### Text shown

※

By Nidal al-Mughrabi and Jeffrey Heller
GAZA/JERUSALEM, May 19 (Reuters) – Israeli forces pounded Gaza with air strikes and Hamas militants renewed cross-border rocket attacks on Wednesday, pressing on with a conflict that has caused widespread destruction in the Palestinian enclave and threatened cities deep inside Israel.
Gaza medical officials say 219 people have been killed since fighting flared on May 10, and Israeli authorities put the death toll in Israel at 12. Regional and U.S.-led diplomatic efforts to secure a ceasefire have intensified but so far failed.
In a 25-minute attack overnight, Israel bombarded targets including what its military said were tunnels in the southern Gaza Strip used by Hamas, the Islamist group that governs Gaza.
Nearly 450 buildings in densely populated Gaza have been destroyed or badly damaged, including six hospitals and nine primary-care health centres, and more than 52,000 Palestinians have been displaced, the U.N. humanitarian agency said.
The damage has left large craters and piles of rubble across the coastal enclave, and deepened long-running concerns about living conditions in Gaza.
“Whoever wants to learn about the humanity of the (Israelis) should come to the Gaza Strip and look at the houses that got destroyed on top of those who lived in them,” said university lecturer Ahmed al-Astal, standing by the rubble of his house in Khan Younis in southern Gaza.
He said there had been no warning before his home was destroyed in an air strike before dawn.
Israel, which blames the latest hostilities on Hamas, says it issues warnings to evacuate buildings that are to be fired on and that it attacks only what it regards as military targets.
Israeli leaders said they were pressing on with the offensive against Hamas and Islamic Jihad, another militant group. An Israeli military spokesman said that, with an estimated 12,000 missiles and mortar bombs left in the Islamist groups’ Gaza arsenal, “they still have enough rockets to fire”.
Some 50 rockets were fired overnight from Gaza, the Israeli military said.
Sirens sounded in the coastal city of Ashdod, south of Tel Aviv, and in communities closer to the Gaza border, sending people scurrying to shelters. There were no reports of damage or injuries but days of rocket fire have unsettled many Israelis.
DIPLOMACY
Hamas began firing rockets nine days ago in retaliation for what it said were Israeli rights abuses against Palestinians in Jerusalem during the Muslim holy month of Ramadan.
The rocket attacks followed Israeli security police clashes with worshippers at al-Aqsa Mosque in Jerusalem and a court case by Israeli settlers to evict Palestinians from a neighbourhood in Israeli-annexed East Jerusalem.

※

### Collected data entries

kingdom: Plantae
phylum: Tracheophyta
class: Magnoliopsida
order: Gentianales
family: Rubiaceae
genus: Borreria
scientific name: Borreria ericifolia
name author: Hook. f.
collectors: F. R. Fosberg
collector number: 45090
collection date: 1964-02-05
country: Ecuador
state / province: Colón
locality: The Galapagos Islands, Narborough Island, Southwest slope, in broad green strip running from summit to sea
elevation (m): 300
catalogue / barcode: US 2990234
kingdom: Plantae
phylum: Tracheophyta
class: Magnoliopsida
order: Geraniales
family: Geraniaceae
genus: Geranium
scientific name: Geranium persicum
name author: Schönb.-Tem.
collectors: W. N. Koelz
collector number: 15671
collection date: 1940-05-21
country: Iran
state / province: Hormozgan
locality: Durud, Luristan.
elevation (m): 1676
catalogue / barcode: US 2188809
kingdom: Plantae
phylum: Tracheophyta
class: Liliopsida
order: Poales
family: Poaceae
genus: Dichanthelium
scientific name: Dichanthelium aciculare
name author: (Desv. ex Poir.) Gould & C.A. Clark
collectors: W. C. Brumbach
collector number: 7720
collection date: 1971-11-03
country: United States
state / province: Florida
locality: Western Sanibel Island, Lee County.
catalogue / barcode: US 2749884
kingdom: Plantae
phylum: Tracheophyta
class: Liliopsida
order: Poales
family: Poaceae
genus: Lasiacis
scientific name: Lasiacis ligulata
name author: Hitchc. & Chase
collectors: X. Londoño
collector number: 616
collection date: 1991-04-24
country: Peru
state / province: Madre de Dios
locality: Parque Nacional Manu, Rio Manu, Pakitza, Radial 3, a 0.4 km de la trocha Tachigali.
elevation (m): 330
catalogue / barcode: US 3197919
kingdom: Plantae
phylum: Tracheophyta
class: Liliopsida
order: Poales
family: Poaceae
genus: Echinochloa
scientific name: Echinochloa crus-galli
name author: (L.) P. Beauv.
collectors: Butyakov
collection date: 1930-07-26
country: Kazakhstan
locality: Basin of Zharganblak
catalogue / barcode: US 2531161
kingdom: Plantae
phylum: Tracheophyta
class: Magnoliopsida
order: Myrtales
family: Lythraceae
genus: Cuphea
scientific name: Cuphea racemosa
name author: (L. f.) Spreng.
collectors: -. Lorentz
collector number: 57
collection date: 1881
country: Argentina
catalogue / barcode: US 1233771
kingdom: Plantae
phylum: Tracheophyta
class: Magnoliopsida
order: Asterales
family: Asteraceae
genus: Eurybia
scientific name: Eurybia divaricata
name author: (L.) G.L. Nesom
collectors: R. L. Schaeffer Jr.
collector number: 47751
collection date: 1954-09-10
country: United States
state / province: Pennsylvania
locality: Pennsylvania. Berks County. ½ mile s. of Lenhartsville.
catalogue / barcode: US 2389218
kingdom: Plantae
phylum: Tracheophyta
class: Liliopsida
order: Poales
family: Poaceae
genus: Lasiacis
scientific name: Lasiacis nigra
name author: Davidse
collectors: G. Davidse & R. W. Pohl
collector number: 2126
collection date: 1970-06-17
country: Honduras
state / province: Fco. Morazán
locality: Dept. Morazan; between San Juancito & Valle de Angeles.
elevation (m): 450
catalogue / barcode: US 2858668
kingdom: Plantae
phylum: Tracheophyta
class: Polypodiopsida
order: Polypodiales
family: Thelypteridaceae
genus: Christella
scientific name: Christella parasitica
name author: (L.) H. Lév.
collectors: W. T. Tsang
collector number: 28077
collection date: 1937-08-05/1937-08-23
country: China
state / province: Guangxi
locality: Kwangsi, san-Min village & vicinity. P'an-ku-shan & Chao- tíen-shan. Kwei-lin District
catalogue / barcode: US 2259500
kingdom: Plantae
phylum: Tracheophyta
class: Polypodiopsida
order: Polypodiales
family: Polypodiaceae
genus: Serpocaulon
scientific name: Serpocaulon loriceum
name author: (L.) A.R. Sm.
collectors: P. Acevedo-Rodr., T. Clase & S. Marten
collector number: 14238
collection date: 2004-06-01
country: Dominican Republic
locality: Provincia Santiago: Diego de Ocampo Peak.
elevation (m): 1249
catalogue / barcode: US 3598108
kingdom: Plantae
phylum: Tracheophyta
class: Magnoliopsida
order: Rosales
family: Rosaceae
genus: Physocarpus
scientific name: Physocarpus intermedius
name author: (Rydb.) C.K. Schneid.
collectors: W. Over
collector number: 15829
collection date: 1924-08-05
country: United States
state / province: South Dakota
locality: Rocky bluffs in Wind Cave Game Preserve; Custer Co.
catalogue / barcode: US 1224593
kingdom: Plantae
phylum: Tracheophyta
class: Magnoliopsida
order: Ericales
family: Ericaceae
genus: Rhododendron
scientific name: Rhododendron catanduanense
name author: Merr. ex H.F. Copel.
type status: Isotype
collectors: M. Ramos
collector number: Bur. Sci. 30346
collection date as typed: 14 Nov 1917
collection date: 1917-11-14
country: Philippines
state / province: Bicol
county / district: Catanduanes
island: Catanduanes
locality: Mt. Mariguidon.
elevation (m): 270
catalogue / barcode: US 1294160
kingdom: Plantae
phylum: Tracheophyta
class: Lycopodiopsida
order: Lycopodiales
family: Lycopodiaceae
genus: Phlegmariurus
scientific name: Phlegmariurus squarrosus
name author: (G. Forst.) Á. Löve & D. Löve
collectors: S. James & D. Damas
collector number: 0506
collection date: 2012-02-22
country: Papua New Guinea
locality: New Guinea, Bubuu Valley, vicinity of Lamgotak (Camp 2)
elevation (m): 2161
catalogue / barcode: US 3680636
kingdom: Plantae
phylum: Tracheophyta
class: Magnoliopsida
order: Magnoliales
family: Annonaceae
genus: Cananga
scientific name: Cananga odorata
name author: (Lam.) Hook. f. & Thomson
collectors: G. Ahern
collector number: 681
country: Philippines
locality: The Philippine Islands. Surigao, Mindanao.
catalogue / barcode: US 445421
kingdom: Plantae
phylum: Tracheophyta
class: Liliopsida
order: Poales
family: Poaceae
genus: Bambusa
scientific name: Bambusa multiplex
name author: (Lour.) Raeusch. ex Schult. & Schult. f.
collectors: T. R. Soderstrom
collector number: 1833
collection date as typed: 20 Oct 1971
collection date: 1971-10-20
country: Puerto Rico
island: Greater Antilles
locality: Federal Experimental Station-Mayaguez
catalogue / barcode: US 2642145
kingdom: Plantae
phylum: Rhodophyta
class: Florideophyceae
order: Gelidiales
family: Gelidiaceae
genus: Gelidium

※

### Task objective
Can you set down, word for word, the passage of the Gaza conflict article between "Some 50 rockets" and "Israeli-annexed East Jerusalem.", inclusive?

### Your response
Some 50 rockets were fired overnight from Gaza, the Israeli military said.
Sirens sounded in the coastal city of Ashdod, south of Tel Aviv, and in communities closer to the Gaza border, sending people scurrying to shelters. There were no reports of damage or injuries but days of rocket fire have unsettled many Israelis.
DIPLOMACY
Hamas began firing rockets nine days ago in retaliation for what it said were Israeli rights abuses against Palestinians in Jerusalem during the Muslim holy month of Ramadan.
The rocket attacks followed Israeli security police clashes with worshippers at al-Aqsa Mosque in Jerusalem and a court case by Israeli settlers to evict Palestinians from a neighbourhood in Israeli-annexed East Jerusalem.